The UK government is set to implement expanded crypto reporting requirements starting January 1, 2026, mandating that all domestic crypto platforms—including exchanges and custodians—collect and report detailed transaction and user data for UK residents. This move aligns with the OECD's Crypto-Asset Reporting Framework (CARF) and aims to close reporting gaps for tax compliance and anti-money laundering efforts.
Under the new rules, reporting cryptoasset service providers must gather identifying information such as name, date of birth, address, and tax identifiers, along with full transaction records covering amounts, asset types, counterparties, and dates. Data collection begins in 2026, with the first reports due to HM Revenue & Customs (HMRC) in 2027, enabling cross-checking against tax returns to detect discrepancies and enforce penalties.
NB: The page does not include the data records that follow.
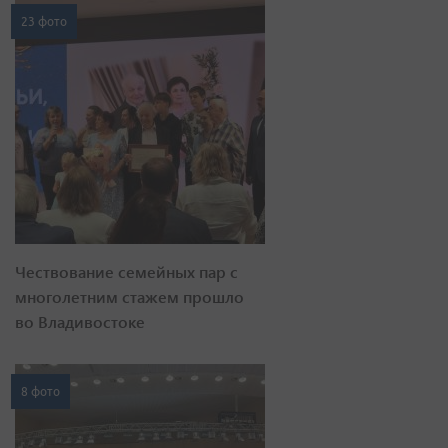
23 фото
Чествование семейных пар с
многолетним стажем прошло
во Владивостоке
8 фото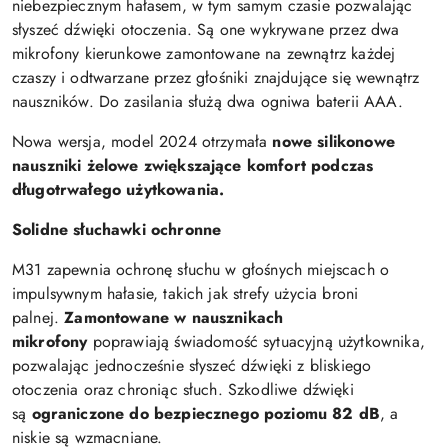
niebezpiecznym hałasem, w tym samym czasie pozwalając
słyszeć dźwięki otoczenia. Są one wykrywane przez dwa
mikrofony kierunkowe zamontowane na zewnątrz każdej
czaszy i odtwarzane przez głośniki znajdujące się wewnątrz
nauszników. Do zasilania służą dwa
ogniwa baterii
AAA.
Nowa wersja, model 2024 otrzymała
nowe silikonowe
nauszniki żelowe zwiększające komfort podczas
długotrwałego użytkowania.
Solidne słuchawki ochronne
M31 zapewnia ochronę słuchu w głośnych miejscach o
impulsywnym hałasie, takich jak strefy użycia broni
palnej.
Zamontowane w nausznikach
mikrofony
poprawiają świadomość sytuacyjną użytkownika,
pozwalając jednocześnie słyszeć dźwięki z bliskiego
otoczenia oraz chroniąc słuch. Szkodliwe dźwięki
są
ograniczone do bezpiecznego poziomu 82 dB
, a
niskie są wzmacniane.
The change is introduced via secondary legislation and HMRC guidance issued in 2025, strengthening the UK's ability to detect undeclared crypto income and capital gains. Additionally, HMRC plans to update DeFi taxation rules, so that activities like lending and liquidity-pool participation do not count as taxable events, better reflecting their economic effect.
This regulatory shift is part of a broader international push for crypto transparency, with countries like South Korea and Spain also tightening tax rules. For instance, South Korea now targets offline crypto storage devices, while Spain proposes taxing crypto profits as regular income at rates up to 47%.